* begin DOCUMENT TEXT *

The World Food Programme and its NGO allies can barely manage, for a number of reasons: transport is horrendously difficult and dangerous. radical Islamists target humanitarian workers who are regularly killed or taken hostage, money is very tight for what looks like a lost cause (see Jeffrey Gettleman, "The Most Dangerous Place in the World", Foreign Policy, March-April 2009).
The "other" Somalia: Puntland
Puntland has fared surprisingly well in the midst of all this turmoil. On 8 January the Puntland parliament elected a new president of the quasi-state, a 63-year-old banker called Abdirahman Mohamed "Faroole". He is the first non-military president of Puntland since the quasi-state was created and quite a pragmatist. He is also Ise Mahmood by sub-clan (in Puntland 96% of the population is Majerteeen; so what matters is the sub-clan) - a welcome change from the previous Osman Mahmood hegemony over the administration.
In contrast to Somaliland, Puntland has never formally proclaimed its independence, though "Faroole" has refused to take part in the Djibouti TFG electoral process, claiming - quite rightly - that this is both confused and tending towards a Hawiye closed-shop system. He says he would be ready to discuss a streamlined national administration provided the process would be more open, which for Puntland means a bigger Majerteen input.
In domestic terms he has promised to fight the massive inflation of the local Somali shilling and to act decisively against the notorious pirates who sail out of the Puntland port of Eyl. If this promise is kept it could win him the sympathy of the international community; though some observers accuse him actually of being linked with pirate interests. In any case this is a delicate balancing-act since the pirates now have a lot of money and weapons, and are in a position to defy the authority of the quasi-state (see Roger Middleton, Piracy in Somalia: Threatening Global Trade, Feeding Local Wars [Chatham House, October 2008]).

* end DOCUMENT TEXT *
* begin DATASET EXTRACT *

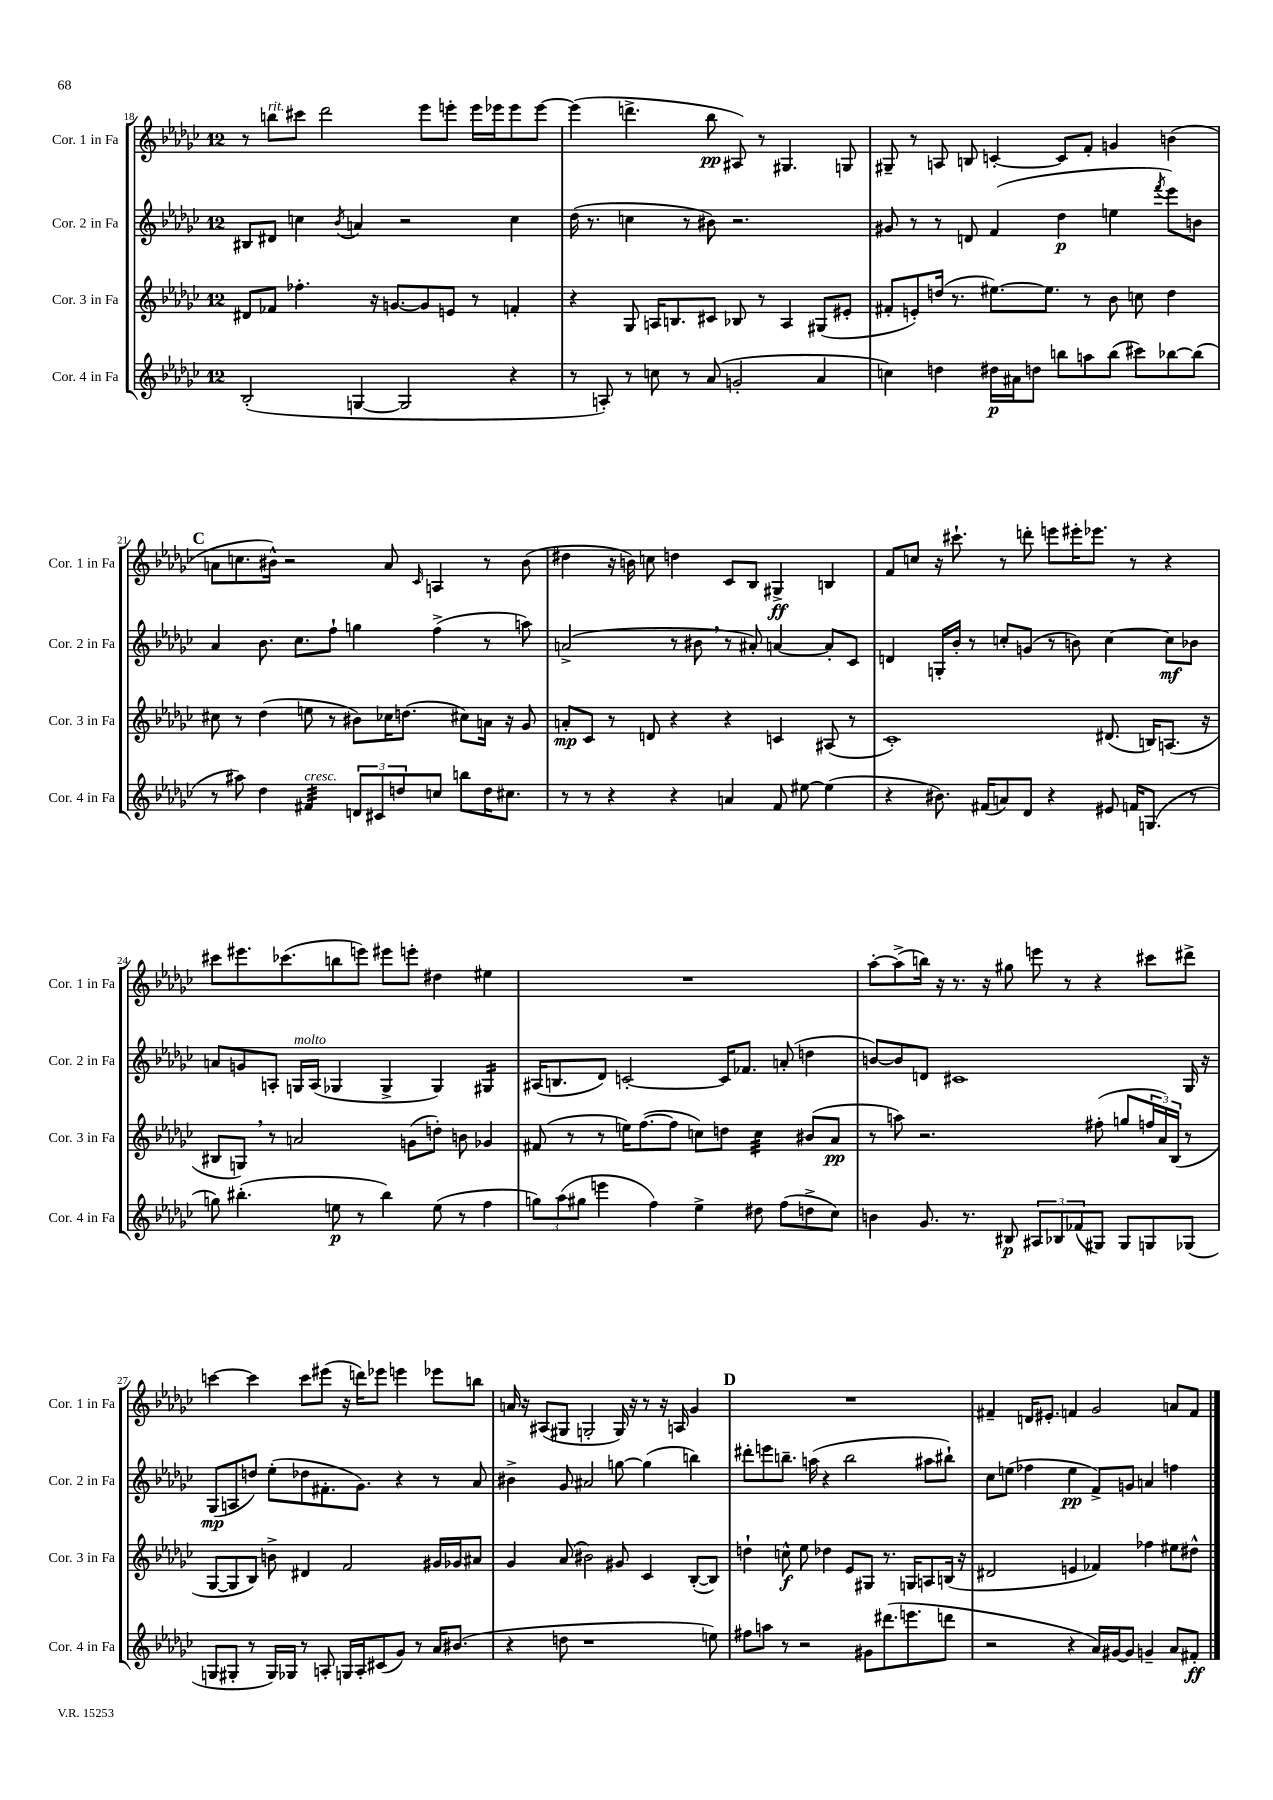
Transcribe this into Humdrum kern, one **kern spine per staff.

**kern	**kern	**kern	**kern
*staff4	*staff3	*staff2	*staff1
*clefG2	*clefG2	*clefG2	*clefG2
*k[b-e-a-d-g-c-]	*k[b-e-a-d-g-c-]	*k[b-e-a-d-g-c-]	*k[b-e-a-d-g-c-]
*M12/8	*M12/8	*M12/8	*M12/8
(2B-'	8d#	8B#	8r
.	8f-	8d#	8bb
.	4.ff-'	4cc	8ccc#
.	.	.	2ddd-
.	.	8qb-	.
[4G	.	4a	.
.	16r	.	.
.	[8.g	.	.
2G]	.	2r	.
.	8g]	.	8eee-
.	8e	.	8eee'
.	8r	.	16eee
.	.	.	16eee-
4r	4f'	4cc	8eee-
.	.	.	[8eee-
=	=	=	=
8r	4r	(16dd-	(4eee-]
.	.	8.r	.
8A')	.	.	.
8r	8G-	4cc	4.ddd^
8cc	16A	.	.
.	8.B	.	.
8r	.	8r	.
(8a-	8c#	8b#)	8bb-
2g'	8B-	2.r	8A#)
.	8r	.	8r
.	4A	.	4.G#
4a-	(8G#	.	.
.	8e#'	.	8G
=	=	=	=
4cc)	8f#'	8g#	8G#~
.	8e')	8r	8r
4dd	(16dd	8r	8A
.	8.r	.	.
.	.	8d	8B
16dd#	[8.ee#)	(4f	[4c'
16a#	.	.	.
8dd	.	.	.
.	8.ee#]	.	.
8bb	.	4dd-	8c]
8aa	8r	.	8f'
(8bb	8b-	4ee	4g
8ccc#)	8cc	.	.
.	.	8qfff	.
[8bb-	4dd	8eee-)	(4b
(8bb-]	.	8b	.
=	=	=	=
8r	8cc#	4a-	8a
8aa#)	8r	.	8.cc
4dd-	(4dd-	8.b-	.
.	.	.	16b#^^)
.	.	.	2r
.	.	8.cc-	.
4f#	8ee	.	.
.	8r	8ff`	.
12d	8b#)	4gg	.
12c#	.	.	.
.	16cc-	.	8a
12dd	.	.	.
.	(8.dd	.	.
.	.	.	16qqc-
8cc	.	(4ff^	4A
8bb	8cc#)	.	.
16dd	16a	8r	8r
8.cc#	16r	.	.
.	8g-	8aa)	(8b#
=	=	=	=
8r	8a'	(2a^	4dd#
8r	8c-	.	.
4r	8r	.	16r
.	.	.	16b)
.	8d	.	8cc
4r	4r	8r	4dd
.	.	8b#	.
4a	4r	8r	8c-
.	.	8a#')	8B-
8f	4c	[4a	4G#^
[8ee#	.	.	.
(4ee#]	(8A#	8a']	4B
.	8r	8c-	.
=	=	=	=
4r	1c-')	4d	8f
.	.	.	8cc
8.b#)	.	16G'	16r
.	.	16b-'	8.ccc#`
.	.	8r	.
(16f#	.	.	.
8a)	.	8cc'	8r
8d-	.	(8g	8ddd'
4r	.	8r	8eee
.	.	8b)	16eee#'
.	.	.	8.eee-
8e#	(8.d#	[4cc	.
16f	.	.	8r
(8.G	16B)	.	.
.	(8.A	8cc]	4r
8r	.	8b-	.
.	16r	.	.
=	=	=	=
8gg)	8B#	8a	8ccc#
(4.bb#'	8G)	8g	8.eee#
.	8r	8A'	.
.	.	.	(8.ccc-
.	2a	16G	.
.	.	(16A	.
8ee	.	4G-	8bb
8r	.	.	8eee)
4bb#)	.	4G-^	8eee#
.	(8g	.	8eee'
(8ee	8dd')	4G-)	4dd#
8r	8b	.	.
4ff	4g-	4G#	4ee#
=	=	=	=
12gg)	(8f#	(16A#	1.r
.	.	8.B	.
(12aa-	.	.	.
.	8r	.	.
12gg#	.	.	.
4eee	8r	8d-)	.
.	16ee)	[2c'	.
.	([8.ff	.	.
4ff)	.	.	.
.	8ff]	.	.
4ee-^	8cc)	.	.
.	8dd	16c]	.
.	.	8.f-	.
8dd#	4cc	.	.
(8ff	.	(8a'	.
8dd^	(8b#	4dd	.
8cc-)	8a-	.	.
=	=	=	=
4b	8r	[8b)	[8aa-'
.	8aa)	8b]	(8aa-^]
8.g-	2.r	8d	16bb)
.	.	.	16r
.	.	1c#	8.r
8.r	.	.	.
.	.	.	16r
8B#	.	.	8gg#
12A#	.	.	8eee
12B-	.	.	.
.	.	.	8r
(12f-	.	.	.
8G#)	(8ff#'	.	4r
8G#	8gg	.	.
8G	24ff	.	8ccc#
.	24a-)	.	.
.	(24B-	.	.
(8G-	8r	16G-	8ddd#^
.	.	16r	.
=	=	=	=
8G	[8G-	(8G-	[4ccc
8G#'	8G-]	8A	.
8r	8B-)	8dd)	4ccc]
16G#)	8b^	(8ee-'	.
16G-	.	.	.
8r	4d#	8dd-	8ccc
8A'	.	8.f#'	(8eee#
16G	2f	.	16r
16A'	.	8.g-)	16ddd)
(8c#	.	.	8eee-
8g-)	.	4r	4eee
8r	.	.	.
16a-	16g#	8r	8eee-
(8.b#	16g-	.	.
.	8a#	8a-	8bb
=	=	=	=
4r	4g-	4b#^	16a
.	.	.	16r
.	.	.	(8A#
8dd	(8a-	8g-	8G#
1r	2b#)	2a#	2G'
.	8g#	[8gg	16G)
.	.	.	16r
.	4c-	(4gg]	8r
.	.	.	16r
.	.	.	16A
.	([8B-'	4bb)	4g-
8ee)	8B-])	.	.
=	=	=	=
8ff#	4dd`	8ddd#'	1.r
8aa	.	8eee	.
8r	8cc^^	8.bb~	.
2r	8ee-	.	.
.	.	(16aa	.
.	4dd-	4r	.
.	8e-	2bb	.
8g#	8G#	.	.
(8.ddd#	8.r	.	.
8.eee	16G	.	.
.	8A	8aa#	.
8ddd	(16B	8bb#`)	.
.	16r	.	.
=	=	=	=
2r	2d#	8cc-	4f#~
.	.	(8ee	.
.	.	4ff-	16d
.	.	.	8.e#'
4r	4e	4ee	4f
16a-)	4f-)	8f^)	2g-
[16g#	.	.	.
8g#]	.	8g	.
4g~	4ff-	4a	.
8a-	8ee#	4ff	8a
8f#'	8dd#^^	.	8f
==	==	==	==
*-	*-	*-	*-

* end DATASET EXTRACT *

*WRITTEN REQUEST A:*
Transcribe everything in the Somalia passage from "In contrast to" down to "bigger Majerteen input.".
*WRITTEN REQUEST B:*
According to the Somalia passage, whom did the Puntland parliament elect as president on 8 January?

*WRITTEN ANSWER A:*
In contrast to Somaliland, Puntland has never formally proclaimed its independence, though "Faroole" has refused to take part in the Djibouti TFG electoral process, claiming - quite rightly - that this is both confused and tending towards a Hawiye closed-shop system. He says he would be ready to discuss a streamlined national administration provided the process would be more open, which for Puntland means a bigger Majerteen input.

*WRITTEN ANSWER B:*
Abdirahman Mohamed "Faroole", a 63-year-old banker.